I am incredibly annoyed with myself.
beyond annoyed really.
who needs enemies when you have yourself.
Yes I think I've done it again.
gotten myself all wired about something only to start second guessing.
if it isn't how I think it is it isn't the end of the world, but I'll be..... I don't know... let down I guess.
I'm smarter than this and yet I let myself fall into the trap every damn time. ugh ugh ugh.
so now what?
it's always the question.... what to do now?
holy hell, I don't know.
I can either walk away from the sitaution and always be bothered that I didn't find out what was going on.
Or I could stay and go with the slim possiblity that things will be cool.... though more than likely it's looking kinda uncool. pessimisim, it's a gift.

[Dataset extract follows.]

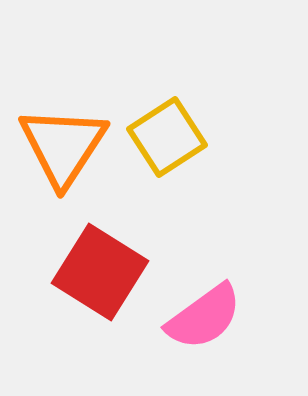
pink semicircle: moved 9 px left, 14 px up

Though half of my friends would slap me silly if they heard me right now.
I have a complete lack of ability to look at things subjectivly lately.
I could go to the source but I guess I'm afraid of that.
oh the vaugness of it all.
if I wasn't home alone and pretty much brain dead it wouldn't be bothering me in the least but I have nothing else to think about so here we go.
I'm starting to think I shouldn't even bother turning on my computer half of the time, I wouldn't get myself so wound up if I didn't. It just opens up an avenue for people to pester me and not want to go away.
I guess they don't get the "If I wanted to talk to you I would seek you out." vibe I give off. They don't seem to understand I have no desire to leave the house. not even if they make me feel guilty.... matter of fact that makes me want to leave the house even less. Yes, so I think it's back to Zim, before I'm really nasty and mean to to someone.
besides, hyponotic pimples are hilarious.